Author + information
To analyze the data about coronary heart disease (CHD) in an existing database based on the big data platform, and to build a mathematical model between the clinical indicators and the types of CHD to realize the prediction of CHD types. Machine learning methods were used to give reasonable treatment schemes to assist doctors' decision.

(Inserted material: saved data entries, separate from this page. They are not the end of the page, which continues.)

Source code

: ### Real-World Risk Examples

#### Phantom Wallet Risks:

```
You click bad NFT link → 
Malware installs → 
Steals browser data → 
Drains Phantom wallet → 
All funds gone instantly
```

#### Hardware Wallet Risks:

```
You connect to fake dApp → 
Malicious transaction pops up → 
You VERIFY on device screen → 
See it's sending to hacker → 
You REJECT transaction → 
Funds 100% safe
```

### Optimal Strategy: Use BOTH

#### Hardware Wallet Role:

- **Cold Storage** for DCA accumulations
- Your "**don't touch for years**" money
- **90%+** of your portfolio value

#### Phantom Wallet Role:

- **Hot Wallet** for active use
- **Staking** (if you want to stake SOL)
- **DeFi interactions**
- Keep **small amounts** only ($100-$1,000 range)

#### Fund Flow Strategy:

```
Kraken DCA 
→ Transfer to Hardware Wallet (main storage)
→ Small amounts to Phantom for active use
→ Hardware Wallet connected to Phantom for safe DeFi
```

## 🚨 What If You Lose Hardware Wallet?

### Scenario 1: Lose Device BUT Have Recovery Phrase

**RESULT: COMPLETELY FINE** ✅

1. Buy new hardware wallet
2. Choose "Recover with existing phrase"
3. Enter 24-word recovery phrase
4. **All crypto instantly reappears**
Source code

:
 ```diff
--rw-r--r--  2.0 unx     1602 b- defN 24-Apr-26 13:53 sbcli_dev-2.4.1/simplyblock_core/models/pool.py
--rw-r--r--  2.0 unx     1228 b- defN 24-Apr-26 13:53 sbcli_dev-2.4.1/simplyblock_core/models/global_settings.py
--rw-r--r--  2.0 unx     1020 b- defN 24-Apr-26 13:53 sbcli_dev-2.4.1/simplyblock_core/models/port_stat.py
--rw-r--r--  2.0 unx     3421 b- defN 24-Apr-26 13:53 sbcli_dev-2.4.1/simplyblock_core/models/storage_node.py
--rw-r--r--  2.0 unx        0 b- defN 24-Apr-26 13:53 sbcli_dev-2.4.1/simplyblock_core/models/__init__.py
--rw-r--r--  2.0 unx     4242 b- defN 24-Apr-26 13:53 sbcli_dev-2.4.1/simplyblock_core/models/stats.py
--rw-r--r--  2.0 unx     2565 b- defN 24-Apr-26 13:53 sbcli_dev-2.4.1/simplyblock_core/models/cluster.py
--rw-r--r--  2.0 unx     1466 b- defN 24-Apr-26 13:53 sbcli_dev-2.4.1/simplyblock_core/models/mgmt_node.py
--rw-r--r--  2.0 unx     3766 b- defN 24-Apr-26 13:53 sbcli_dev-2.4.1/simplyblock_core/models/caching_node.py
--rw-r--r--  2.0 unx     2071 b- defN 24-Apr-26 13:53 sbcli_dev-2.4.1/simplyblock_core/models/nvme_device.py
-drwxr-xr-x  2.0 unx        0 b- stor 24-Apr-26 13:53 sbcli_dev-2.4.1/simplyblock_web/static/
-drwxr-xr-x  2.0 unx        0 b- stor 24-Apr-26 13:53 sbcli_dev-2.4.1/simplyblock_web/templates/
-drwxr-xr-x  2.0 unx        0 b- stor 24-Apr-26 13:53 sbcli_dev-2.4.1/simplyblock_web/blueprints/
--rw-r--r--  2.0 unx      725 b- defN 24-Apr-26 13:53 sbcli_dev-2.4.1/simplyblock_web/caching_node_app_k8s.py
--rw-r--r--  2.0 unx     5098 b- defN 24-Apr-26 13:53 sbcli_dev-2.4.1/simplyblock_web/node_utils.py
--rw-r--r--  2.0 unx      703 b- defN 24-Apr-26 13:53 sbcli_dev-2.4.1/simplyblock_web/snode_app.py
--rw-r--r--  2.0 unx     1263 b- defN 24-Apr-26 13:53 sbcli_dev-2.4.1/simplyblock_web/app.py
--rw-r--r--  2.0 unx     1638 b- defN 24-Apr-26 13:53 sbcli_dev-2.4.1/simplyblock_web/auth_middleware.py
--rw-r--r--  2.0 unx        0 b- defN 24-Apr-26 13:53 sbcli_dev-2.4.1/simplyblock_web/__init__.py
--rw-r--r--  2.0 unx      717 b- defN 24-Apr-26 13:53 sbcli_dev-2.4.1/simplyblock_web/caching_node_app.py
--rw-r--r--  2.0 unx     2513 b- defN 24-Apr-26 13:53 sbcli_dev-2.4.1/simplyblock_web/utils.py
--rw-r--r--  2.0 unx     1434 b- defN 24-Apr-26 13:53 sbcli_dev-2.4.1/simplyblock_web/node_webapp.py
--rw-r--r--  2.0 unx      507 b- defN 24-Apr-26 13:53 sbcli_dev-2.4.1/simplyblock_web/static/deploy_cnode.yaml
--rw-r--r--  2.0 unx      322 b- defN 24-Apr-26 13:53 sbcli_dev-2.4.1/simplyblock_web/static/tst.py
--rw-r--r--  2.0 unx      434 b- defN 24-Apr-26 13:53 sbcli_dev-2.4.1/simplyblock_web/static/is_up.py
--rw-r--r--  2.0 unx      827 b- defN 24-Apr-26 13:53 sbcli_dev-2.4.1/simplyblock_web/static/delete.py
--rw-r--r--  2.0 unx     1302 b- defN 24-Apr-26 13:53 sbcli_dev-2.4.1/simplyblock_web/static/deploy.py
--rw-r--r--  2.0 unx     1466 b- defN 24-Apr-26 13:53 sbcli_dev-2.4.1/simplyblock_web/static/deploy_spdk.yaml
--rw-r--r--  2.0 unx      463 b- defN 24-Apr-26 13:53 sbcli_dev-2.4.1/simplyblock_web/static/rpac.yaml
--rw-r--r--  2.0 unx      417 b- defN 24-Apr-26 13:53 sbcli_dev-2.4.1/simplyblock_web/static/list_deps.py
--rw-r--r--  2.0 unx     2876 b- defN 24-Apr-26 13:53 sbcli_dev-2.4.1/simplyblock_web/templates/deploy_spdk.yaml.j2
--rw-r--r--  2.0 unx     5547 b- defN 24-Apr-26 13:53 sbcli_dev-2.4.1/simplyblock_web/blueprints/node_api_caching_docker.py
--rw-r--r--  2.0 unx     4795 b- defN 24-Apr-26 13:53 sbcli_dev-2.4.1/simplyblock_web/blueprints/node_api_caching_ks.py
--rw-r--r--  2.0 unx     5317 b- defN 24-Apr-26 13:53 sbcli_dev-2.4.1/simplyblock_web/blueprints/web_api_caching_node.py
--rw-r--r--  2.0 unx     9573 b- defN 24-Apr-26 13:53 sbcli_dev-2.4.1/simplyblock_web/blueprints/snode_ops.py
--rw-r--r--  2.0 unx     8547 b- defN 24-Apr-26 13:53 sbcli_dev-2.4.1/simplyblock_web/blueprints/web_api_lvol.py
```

(1) The clinical data of 5000 patients with CHD were extracted from an existing database. The data included BMI, diabetes, blood pressure, age, sex, smoking history, hereditary disease history, pain position and duration, paroxysm frequency, disease types and side effects, etc. Hadoop, and other relative big data processing software were used to construct a clinical big data processing platform to analyze the data. (2) A contrast experiment was designed to test the new proposed classifier. In experiment group, BP neural network and naive Bayesian algorithm were used to analyze the type of CHD respectively. The final classification result of the new classifier was obtained via a Boolean decision maker based on probability which inputs came from both BP network and Naive Bayes classifier. In control group, logistic regression algorithm was used to calculate the prediction results. In 5000 samples, 75% were chosen to train the new classifier, and the other 25% defined as experiment samples were taken as the input for both experiment group and control group. According to results of the two groups, ROC curves was drawn and the two areas under each curve (AUC) were compared. (3) The threshold for exploration neighborhood was set according to the type of CHD. For patients in the same neighborhood, the weighted Pearson correlation coefficient was used to calculate the similarity between the un-treatment patient and the cured patient on the big data processing platform, so as to give the reasonable treatment plan such as medicine, PCI, and CABG. Three experts analyzed the plan and evaluated whether it was reasonable or not.
(1) In the samples, the patients with stable angina accounted for 32.3%, unstable angina 29.6%, myocardial infraction 15.1%, silent myocardial ischemia 14.2%, and ischemic cardiomyopathy 8.8%. The proportion of patients with hypertension was 68.4%, diabetes 22.8%, and dyslipidemia 35.3%. The highest incidence rate of side effects after taking nitrates, β blockers or CCB was occurred in 71-80y group (P=0.029). (2) The ROC of the new classifier in the experiment group had higher AUC value than that from logistic regressions with ration 1.057. (3) Big data platform could process 3 time data more than ever to train the new classifier without extra time consumption. (4) 84.7% of treatment plans predicted by using the weighted Pearson correlation coefficient was considered as reasonable by the experts.
It can improve the prediction accuracy by using the classifier combined BP neural network and naive Bayesian algorithm with the help of big data platform. Based on similarity analysis, the new system can effectively help doctors make decisions.